Several classes of medications such as tricyclic antidepressants, anticonvulsants, narcotic analgesics, and α2-δ ligands, such as pregabalin, have been reported to be efficacious in the treatment of painful diabetic peripheral neuropathy (DPN) and postherpetic neuralgia (PHN) in whites. However, no large double-blind, placebo-controlled trials have been reported that evaluated the efficacy of pregabalin for the treatment of neuropathic pain in a Chinese population in China.

OBJECTIVE

The aim of this study was to evaluate the efficacy and tolerability of flexible-dose pregabalin in treatment of Chinese patients diagnosed with painful DPN or PHN.

METHODS

This was a double-blind, parallel-group study in which patients were randomized in a 2:1 ratio and treated with either flexible-dose pregabalin, 150 to 600 mg/d, or corresponding flexible-dose placebo for 8 weeks. The primary efficacy end point was change in the mean pain score based on a daily pain rating scale (DPRS; ranging from 0 [no pain] to 10 [worst possible pain]). Secondary end points included Daily Sleep Interference scale, short form-McGill Pain Questionnaire (SF-MPQ) scale, and the Patient Global Impression of Change (PGIC) and Clinician Global Impression of Change (CGIC) scales. Adverse events and physical and laboratory examination results were also collected.

RESULTS

Pregabalin and placebo treatment groups were well-matched in terms of demographic and patient characteristics. On the primary outcome, end point change in mean DPRS score, treatment with pregabalin (N = 206) resulted in significant improvement compared with results with placebo (N = 102), with a least squares mean difference score of -0.6 (P = 0.005). With regard to responder rates, 64% and 52% of patients treated with pregabalin and placebo, respectively, reported ≥30% improvement in DPRS scores (P = 0.04). Treatment with pregabalin also resulted in significant efficacy compared with that of placebo on secondary measures, including SF-MPQ VAS score (P = 0.012), SF-MPQ present pain intensity index score (P = 0.003), sleep interference score (P = 0.023), and PGIC and CGIC scores (P = 0.004 and P = 0.001, respectively).
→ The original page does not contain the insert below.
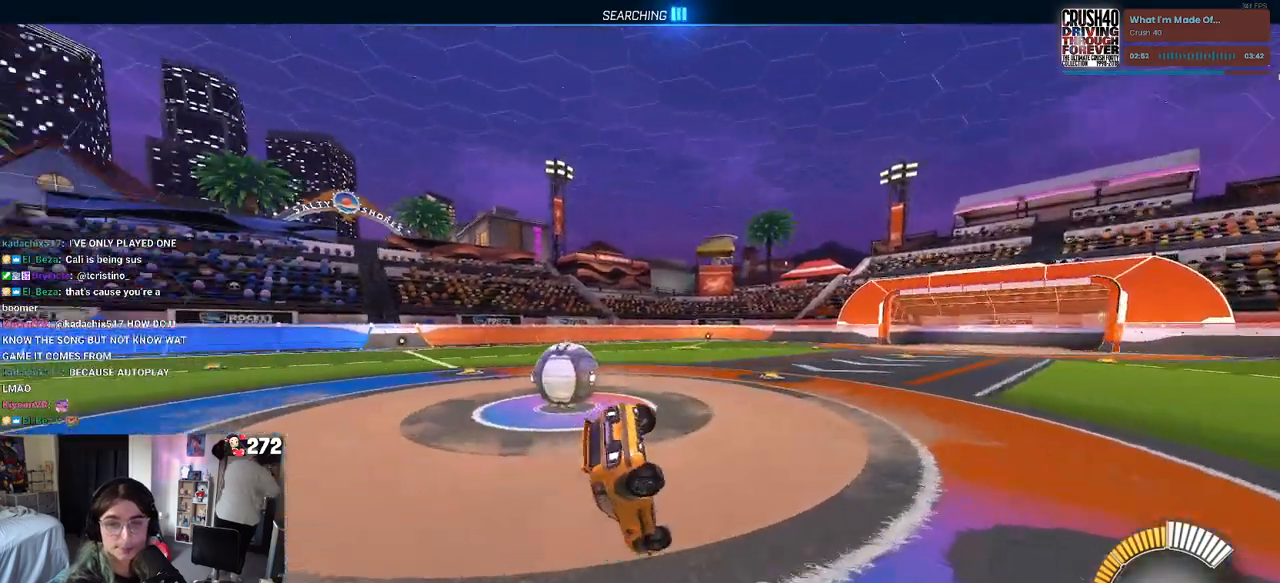
{"buttons": ["L2"], "left_stick": "up-right", "right_stick": "center", "events": [[167, "SQUARE", "up"], [167, "left_stick", "up-right"], [283, "L2", "down"]]}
Adverse events were observed in 50.0% of pregabalin patients and 40.2% of placebo patients (P = 0.105), with the most common adverse event being dizziness (11.2%).

CONCLUSIONS

Study results suggest that relative to placebo, pregabalin in daily doses of 150 to 600 mg/d was effective and well tolerated in Chinese patients diagnosed with moderate-to-severe DPN or PHN, indicated through improved pain scores and PGIC scores.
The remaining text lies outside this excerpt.